Reputation: 139
After I have executed a df.size()
function as seen below (df = Dataframe
) in the pandas module, I've obtained a new column beside the one labeled No.
. However, I'm not sure how to manipulate this new column. This is because I don't know the label/key for this column.
For example, I want to express the values generated (in the new column) as a fraction of the sum of all these values in a new column. How can I do so?

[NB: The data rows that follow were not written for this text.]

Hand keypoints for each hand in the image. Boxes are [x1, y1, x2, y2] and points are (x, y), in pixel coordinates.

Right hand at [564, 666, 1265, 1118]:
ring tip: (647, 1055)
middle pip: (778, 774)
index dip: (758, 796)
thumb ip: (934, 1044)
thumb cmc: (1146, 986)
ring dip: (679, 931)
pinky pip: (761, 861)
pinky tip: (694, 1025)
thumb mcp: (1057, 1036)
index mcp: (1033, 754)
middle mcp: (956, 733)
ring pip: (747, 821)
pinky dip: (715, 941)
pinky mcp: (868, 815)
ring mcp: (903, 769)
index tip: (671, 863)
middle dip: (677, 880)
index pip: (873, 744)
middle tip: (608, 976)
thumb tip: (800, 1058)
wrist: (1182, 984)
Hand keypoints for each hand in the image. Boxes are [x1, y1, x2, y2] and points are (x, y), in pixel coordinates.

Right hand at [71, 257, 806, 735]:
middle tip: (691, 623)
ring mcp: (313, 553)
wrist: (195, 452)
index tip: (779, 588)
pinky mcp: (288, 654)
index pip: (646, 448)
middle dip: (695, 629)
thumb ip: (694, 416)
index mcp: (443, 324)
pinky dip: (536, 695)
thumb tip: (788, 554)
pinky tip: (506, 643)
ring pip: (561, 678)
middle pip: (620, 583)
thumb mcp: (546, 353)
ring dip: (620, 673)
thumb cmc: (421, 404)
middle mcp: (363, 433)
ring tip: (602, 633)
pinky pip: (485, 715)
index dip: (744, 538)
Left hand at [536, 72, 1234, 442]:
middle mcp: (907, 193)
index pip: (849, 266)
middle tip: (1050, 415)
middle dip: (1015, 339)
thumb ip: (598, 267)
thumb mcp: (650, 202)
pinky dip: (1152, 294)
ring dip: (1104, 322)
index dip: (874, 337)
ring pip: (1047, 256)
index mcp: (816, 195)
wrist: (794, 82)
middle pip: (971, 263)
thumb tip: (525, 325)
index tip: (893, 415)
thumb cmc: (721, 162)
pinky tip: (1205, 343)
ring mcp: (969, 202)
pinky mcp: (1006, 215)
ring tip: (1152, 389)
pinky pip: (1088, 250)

JuncNo = pd.read_csv(filename)
JuncNo_group = JuncNo.groupby('No.')
JuncSize = JuncNo_group.size()
JuncSize.head(n=6)
No.
1 122
2 2136
3 561
4 91
5 10
6 3
dtype: int64
Upvotes: 1
Views: 73
Reputation: 863361
You have to set name of new Series and reset index:
JuncSize = JuncSize.groupby('No').size()
JuncSize.name = 'size'
JuncSize = JuncSize.reset_index()
print JuncSize
But if you need add new column with same no of rows as original dataframe, you can use:
JuncSize['size'] = JuncSize.groupby('No').transform(np.size)
Example:
print JuncSize
No Code
0 D B2
1 B B2
2 B B3
3 B B3
4 G B3
5 B B3
JuncSize['size'] = JuncSize.groupby('No').transform(np.size)
print JuncSize
No Code size
0 D B2 1
1 B B2 4
2 B B3 4
3 B B3 4
4 G B3 1
5 B B3 4
JuncSize = JuncSize.groupby('No').size()
print JuncSize
No
B 4
D 1
G 1
JuncSize.name = 'size'
print JuncSize
No
B 4
D 1
G 1
Name: size, dtype: int64
JuncSize = JuncSize.reset_index()
print JuncSize
No size
0 B 4
1 D 1
2 G 1
Upvotes: 1